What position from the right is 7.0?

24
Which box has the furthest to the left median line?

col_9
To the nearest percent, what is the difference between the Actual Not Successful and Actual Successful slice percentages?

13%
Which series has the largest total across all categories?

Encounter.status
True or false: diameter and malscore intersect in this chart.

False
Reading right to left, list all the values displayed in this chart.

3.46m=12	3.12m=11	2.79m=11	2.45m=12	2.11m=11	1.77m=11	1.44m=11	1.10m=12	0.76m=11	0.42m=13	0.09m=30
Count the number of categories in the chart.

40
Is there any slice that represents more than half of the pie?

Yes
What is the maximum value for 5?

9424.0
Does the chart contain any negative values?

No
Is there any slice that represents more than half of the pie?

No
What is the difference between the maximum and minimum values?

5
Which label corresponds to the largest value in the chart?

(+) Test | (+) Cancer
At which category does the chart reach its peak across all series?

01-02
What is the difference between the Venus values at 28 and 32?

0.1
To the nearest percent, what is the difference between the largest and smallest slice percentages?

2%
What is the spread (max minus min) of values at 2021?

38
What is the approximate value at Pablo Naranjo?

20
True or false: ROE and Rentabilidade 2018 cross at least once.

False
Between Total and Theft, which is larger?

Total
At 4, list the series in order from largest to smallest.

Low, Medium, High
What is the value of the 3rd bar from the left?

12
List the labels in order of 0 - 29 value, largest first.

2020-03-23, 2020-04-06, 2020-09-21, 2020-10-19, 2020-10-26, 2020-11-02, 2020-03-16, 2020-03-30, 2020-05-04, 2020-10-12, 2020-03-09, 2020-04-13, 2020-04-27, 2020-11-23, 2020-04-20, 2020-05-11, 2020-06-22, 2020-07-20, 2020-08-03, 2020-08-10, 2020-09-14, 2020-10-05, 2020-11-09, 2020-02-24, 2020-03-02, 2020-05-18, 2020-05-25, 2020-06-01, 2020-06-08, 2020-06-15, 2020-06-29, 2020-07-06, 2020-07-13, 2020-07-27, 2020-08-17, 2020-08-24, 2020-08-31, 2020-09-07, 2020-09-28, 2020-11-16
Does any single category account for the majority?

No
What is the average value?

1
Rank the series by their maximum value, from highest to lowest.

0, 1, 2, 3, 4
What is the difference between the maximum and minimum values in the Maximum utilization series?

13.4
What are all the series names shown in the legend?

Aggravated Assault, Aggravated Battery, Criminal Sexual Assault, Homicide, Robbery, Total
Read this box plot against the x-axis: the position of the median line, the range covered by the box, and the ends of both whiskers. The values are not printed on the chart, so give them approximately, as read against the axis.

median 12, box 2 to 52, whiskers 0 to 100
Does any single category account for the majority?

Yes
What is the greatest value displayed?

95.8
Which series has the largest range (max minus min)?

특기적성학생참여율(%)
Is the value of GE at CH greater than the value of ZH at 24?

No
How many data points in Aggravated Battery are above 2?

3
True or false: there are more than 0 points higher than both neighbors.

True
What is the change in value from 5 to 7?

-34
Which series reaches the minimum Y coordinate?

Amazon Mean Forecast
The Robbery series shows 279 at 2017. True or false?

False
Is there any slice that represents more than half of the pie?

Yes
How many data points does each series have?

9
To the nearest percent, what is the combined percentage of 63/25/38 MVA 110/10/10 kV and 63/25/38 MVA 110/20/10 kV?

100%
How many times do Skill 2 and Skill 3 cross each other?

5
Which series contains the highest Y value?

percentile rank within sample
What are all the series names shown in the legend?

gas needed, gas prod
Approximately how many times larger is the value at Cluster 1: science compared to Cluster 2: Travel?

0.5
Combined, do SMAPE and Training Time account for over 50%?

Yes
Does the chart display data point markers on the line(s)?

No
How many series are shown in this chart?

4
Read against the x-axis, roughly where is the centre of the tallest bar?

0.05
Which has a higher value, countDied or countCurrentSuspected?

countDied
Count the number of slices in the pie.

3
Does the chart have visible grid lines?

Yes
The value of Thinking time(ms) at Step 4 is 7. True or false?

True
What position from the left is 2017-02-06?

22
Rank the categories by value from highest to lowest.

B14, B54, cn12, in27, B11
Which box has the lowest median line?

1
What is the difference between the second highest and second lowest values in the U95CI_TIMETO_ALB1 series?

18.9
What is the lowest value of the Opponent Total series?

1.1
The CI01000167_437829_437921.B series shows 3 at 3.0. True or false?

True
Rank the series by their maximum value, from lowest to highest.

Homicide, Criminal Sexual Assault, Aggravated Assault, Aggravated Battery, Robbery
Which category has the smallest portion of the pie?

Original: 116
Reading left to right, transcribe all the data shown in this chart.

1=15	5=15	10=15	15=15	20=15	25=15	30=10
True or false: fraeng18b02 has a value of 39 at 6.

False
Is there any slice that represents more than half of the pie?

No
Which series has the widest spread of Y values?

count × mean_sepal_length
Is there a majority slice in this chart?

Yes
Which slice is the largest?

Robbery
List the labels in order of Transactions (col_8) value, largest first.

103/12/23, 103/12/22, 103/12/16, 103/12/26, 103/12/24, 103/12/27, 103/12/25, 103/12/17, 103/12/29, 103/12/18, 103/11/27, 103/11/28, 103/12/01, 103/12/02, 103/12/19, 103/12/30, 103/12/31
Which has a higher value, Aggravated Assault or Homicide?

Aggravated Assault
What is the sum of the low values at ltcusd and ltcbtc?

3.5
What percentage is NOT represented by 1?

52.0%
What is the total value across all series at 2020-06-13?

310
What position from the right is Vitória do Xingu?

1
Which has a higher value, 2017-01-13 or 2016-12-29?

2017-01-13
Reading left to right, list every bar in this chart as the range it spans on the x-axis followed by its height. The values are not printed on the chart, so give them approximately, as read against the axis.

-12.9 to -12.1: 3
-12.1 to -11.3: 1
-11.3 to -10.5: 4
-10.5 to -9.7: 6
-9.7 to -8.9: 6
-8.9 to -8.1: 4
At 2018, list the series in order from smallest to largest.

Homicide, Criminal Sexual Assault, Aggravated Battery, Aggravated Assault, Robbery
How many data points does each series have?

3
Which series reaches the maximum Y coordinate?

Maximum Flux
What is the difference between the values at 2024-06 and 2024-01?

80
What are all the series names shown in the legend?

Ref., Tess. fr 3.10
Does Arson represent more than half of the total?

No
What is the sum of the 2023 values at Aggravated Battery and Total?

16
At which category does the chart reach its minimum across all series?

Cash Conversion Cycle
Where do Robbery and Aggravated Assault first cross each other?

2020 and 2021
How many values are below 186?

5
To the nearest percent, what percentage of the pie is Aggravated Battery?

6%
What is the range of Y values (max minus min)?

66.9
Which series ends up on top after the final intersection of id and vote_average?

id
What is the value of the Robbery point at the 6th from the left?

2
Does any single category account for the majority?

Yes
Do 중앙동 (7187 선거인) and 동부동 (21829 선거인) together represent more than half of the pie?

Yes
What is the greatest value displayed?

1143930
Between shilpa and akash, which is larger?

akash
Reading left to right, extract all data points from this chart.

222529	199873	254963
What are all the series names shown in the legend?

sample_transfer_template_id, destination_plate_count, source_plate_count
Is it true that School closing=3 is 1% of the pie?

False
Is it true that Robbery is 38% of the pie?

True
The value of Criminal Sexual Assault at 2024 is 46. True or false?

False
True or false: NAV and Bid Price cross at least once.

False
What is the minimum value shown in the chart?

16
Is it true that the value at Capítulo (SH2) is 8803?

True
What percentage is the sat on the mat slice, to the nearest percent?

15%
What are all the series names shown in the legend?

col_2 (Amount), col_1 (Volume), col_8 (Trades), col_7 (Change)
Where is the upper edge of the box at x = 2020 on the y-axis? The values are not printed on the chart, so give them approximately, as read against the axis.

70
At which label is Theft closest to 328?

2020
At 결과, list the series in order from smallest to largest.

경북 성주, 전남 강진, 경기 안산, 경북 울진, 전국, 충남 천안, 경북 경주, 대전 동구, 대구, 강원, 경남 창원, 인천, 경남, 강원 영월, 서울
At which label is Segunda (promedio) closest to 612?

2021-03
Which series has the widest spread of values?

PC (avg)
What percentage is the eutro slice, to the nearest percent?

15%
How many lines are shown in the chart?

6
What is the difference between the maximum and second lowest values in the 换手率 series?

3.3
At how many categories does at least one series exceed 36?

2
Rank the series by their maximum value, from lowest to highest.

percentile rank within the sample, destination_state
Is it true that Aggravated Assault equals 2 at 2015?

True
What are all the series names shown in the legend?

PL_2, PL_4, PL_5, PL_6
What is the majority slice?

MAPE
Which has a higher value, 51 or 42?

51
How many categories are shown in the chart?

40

TASK GOAL: Pull out every line of the entries above that contains the string "least", matching case exactly.

THE COMPLETED TASK:
True or false: ROE and Rentabilidade 2018 cross at least once.
True or false: NAV and Bid Price cross at least once.
At how many categories does at least one series exceed 36?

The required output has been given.